Поскольку судили шведского подданного и военнопленного, на суде присутствовал фон Врех, ольдерман. Он сидел у стены на лавке, раздувался, кипел, краснел от возмущения и метал на Цимса огненные взгляды.
– Откуда персону взял? – спросил Гагарин у Панхария.
– Купил на ярмонке к запрошлому тезоименитству.
Матвей Петрович ещё по московским кабакам знал, как всякая людская погань напоказ почитает царя, вывешивая персоны, но почитает не за деяния, а за табак, пьянство, палачество и презрение к родовитому боярству.

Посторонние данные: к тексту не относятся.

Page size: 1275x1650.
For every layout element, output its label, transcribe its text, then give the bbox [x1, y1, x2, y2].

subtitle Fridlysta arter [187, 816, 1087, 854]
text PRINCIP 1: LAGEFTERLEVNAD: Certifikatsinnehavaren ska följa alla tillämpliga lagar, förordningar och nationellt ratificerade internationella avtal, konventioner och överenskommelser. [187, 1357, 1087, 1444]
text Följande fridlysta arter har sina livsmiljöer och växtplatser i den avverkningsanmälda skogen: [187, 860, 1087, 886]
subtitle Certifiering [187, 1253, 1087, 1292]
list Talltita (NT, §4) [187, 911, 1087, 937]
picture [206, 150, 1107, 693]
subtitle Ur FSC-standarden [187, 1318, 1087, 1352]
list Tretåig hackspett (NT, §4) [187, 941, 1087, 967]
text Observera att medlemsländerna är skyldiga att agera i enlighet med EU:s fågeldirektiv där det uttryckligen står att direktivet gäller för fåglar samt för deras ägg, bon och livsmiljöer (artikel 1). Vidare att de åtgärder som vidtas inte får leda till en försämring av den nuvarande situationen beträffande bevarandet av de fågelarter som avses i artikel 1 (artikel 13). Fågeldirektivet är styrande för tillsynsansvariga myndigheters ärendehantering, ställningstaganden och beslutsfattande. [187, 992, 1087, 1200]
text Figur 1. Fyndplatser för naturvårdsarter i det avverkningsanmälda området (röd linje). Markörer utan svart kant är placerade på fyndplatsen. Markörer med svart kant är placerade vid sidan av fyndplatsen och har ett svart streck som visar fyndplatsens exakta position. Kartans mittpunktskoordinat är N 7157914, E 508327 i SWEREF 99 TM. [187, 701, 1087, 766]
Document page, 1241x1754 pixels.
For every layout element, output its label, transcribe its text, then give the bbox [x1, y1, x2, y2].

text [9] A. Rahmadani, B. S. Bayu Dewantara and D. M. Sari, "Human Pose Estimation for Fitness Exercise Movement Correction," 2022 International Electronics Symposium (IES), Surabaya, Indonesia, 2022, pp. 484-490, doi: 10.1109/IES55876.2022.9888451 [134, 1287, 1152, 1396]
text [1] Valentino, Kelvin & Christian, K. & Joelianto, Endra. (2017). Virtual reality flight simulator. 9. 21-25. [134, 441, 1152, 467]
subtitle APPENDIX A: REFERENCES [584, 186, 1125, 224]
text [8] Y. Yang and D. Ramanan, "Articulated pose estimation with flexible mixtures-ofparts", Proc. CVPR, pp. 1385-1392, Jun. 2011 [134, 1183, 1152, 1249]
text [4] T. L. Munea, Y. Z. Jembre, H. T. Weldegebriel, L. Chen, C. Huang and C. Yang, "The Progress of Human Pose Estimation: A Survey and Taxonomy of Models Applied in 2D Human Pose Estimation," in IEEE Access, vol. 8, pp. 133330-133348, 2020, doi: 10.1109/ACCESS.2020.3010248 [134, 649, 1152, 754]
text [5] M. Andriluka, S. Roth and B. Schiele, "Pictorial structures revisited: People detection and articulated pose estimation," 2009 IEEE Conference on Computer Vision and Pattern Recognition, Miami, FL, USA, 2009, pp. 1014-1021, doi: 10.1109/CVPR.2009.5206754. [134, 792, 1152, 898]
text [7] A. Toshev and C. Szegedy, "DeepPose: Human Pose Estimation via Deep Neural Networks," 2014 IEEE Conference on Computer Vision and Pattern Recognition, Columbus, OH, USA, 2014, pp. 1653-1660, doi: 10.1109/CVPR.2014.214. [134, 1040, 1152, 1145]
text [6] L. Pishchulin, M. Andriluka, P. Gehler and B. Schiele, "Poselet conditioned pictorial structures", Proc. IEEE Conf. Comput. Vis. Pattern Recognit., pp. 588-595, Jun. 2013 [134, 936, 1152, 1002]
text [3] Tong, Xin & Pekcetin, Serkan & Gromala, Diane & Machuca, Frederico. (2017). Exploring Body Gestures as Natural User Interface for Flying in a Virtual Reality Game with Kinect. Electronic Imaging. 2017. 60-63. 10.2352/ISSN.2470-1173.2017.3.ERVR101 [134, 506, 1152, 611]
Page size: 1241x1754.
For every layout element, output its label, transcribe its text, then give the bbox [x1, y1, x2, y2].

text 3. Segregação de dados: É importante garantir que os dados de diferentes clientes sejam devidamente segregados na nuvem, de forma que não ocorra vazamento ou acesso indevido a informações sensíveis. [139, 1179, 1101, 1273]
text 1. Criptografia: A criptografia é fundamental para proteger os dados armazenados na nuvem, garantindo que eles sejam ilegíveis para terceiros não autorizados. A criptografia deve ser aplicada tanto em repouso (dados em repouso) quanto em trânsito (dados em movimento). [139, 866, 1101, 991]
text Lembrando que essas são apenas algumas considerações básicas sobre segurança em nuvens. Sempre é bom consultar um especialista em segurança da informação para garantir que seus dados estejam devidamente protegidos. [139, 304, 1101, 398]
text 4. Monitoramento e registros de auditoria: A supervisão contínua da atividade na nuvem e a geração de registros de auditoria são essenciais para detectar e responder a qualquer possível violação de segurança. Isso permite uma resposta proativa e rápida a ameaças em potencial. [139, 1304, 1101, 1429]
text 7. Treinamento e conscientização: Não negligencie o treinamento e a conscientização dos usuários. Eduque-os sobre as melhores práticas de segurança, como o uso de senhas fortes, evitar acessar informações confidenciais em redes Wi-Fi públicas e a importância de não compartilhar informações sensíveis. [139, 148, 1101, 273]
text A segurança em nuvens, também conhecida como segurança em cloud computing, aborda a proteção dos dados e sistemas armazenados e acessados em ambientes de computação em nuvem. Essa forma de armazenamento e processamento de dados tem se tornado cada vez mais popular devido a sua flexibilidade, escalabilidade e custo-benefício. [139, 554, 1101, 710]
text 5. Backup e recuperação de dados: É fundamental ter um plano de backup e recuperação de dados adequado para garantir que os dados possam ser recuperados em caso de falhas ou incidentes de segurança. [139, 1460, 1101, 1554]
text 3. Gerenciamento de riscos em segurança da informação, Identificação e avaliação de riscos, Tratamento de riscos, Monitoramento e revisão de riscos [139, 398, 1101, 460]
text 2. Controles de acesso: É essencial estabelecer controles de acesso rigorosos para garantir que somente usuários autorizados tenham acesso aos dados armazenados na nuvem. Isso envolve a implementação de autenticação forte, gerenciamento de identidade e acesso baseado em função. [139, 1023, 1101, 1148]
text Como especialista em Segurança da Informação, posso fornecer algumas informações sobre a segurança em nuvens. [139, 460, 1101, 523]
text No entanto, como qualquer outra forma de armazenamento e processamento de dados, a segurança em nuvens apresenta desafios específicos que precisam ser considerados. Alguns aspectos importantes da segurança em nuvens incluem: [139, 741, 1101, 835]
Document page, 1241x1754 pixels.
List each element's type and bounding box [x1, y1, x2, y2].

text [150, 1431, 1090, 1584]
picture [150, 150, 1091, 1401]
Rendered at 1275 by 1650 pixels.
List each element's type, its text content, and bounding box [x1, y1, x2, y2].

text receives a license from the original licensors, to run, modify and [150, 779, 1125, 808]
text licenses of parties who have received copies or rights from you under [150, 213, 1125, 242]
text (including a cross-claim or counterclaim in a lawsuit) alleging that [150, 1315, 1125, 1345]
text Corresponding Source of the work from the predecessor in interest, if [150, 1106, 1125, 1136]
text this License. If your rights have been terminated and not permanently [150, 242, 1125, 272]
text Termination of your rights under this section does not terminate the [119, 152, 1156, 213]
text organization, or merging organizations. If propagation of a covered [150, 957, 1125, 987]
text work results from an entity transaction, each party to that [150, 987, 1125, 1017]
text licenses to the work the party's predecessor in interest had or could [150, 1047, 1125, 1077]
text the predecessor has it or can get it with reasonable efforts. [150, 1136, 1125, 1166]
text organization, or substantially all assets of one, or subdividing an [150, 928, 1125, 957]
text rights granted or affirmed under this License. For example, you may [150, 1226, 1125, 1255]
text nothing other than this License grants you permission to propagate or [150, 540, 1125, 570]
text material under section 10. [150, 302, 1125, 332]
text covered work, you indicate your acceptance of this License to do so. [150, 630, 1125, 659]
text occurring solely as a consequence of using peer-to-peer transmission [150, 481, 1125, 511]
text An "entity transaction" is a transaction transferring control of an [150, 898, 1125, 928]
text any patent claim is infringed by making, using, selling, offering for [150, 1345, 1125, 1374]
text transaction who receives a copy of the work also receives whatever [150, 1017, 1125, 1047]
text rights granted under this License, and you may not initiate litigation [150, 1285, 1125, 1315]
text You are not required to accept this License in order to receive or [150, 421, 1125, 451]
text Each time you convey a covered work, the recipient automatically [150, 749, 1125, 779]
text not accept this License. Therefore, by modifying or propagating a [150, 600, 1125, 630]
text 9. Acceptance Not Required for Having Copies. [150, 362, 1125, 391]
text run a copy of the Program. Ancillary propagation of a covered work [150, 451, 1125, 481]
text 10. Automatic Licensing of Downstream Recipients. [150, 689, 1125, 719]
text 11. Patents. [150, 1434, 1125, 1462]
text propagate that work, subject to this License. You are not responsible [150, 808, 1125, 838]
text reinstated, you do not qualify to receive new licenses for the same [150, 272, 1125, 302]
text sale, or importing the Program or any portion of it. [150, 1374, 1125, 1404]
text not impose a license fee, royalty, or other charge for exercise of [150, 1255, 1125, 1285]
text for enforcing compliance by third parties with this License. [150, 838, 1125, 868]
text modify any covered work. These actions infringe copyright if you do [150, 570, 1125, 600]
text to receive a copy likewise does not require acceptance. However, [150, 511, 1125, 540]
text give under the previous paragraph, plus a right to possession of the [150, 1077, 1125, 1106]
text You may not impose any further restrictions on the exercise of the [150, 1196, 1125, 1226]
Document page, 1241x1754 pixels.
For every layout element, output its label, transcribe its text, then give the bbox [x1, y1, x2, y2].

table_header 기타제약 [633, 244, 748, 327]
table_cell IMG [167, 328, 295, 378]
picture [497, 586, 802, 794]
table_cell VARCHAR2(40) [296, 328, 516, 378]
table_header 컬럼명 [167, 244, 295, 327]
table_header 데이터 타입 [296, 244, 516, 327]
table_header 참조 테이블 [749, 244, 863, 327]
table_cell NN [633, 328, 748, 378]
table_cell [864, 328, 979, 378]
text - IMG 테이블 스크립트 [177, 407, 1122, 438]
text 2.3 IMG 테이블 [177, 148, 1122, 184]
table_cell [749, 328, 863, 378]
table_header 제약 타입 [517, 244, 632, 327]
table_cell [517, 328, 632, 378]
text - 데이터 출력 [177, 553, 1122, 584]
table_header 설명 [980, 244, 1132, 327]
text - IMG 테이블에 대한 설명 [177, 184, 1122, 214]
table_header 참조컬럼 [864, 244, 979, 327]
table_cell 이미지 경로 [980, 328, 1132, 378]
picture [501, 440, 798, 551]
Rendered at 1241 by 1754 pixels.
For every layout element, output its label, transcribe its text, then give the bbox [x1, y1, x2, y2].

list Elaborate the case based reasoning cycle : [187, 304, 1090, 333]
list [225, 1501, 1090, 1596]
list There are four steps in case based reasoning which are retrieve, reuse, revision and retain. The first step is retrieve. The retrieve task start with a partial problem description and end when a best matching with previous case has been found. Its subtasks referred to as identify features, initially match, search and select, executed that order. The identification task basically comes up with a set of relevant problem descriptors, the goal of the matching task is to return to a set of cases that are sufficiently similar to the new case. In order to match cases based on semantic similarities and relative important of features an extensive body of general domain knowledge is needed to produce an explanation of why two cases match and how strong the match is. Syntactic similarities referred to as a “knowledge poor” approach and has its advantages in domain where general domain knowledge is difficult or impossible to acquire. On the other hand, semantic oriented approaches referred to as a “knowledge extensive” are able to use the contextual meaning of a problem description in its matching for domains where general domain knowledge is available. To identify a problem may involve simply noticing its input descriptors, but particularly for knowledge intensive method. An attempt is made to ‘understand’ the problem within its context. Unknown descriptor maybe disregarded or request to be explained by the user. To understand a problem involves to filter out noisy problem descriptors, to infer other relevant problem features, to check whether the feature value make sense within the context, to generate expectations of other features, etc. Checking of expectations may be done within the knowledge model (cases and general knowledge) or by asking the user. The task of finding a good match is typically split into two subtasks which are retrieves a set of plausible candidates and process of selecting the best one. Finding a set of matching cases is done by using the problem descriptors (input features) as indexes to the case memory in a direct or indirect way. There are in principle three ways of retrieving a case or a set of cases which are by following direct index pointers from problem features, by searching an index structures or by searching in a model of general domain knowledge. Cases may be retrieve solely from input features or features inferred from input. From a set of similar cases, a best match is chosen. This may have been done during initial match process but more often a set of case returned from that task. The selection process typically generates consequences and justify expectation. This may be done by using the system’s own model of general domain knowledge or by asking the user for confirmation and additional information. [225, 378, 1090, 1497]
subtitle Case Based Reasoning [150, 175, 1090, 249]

– Гнусь помойная, а с катехизисом, – пробормотал Гагарин. – А что этот Цимс про себя скажет? Он по-русски-то умеет?
– Не умеет, но я переведу, господин губернатор, – Дитмер повернулся к Цимсу. – Господин Цимс, расскажите, как всё произошло.
Дюжий Цимс сидел в углу палаты на лавке, растопырив длинные ноги в рваных башмаках. Морда у него заросла дикой щетиной, словно обомшела. Матвей Петрович видел, что этот швед – конченая псина. Ему только жрать, спать и лазать на бабу. Панхарий не соврал ни на малость. Да и зачем ему врать? Ему от греха подальше надо было донести на государева оскорбителя, а то и самого за покрывательство накажут, ведь есть те, кто всё видел.
– Я ничего не помню, – по-шведски ответил Цимс. – Я был пьян. Этот боров налил мне своего русского пойла, оно тошнотворное.
– Он говорит, что напился до беспамятства, – перевёл Дитмер.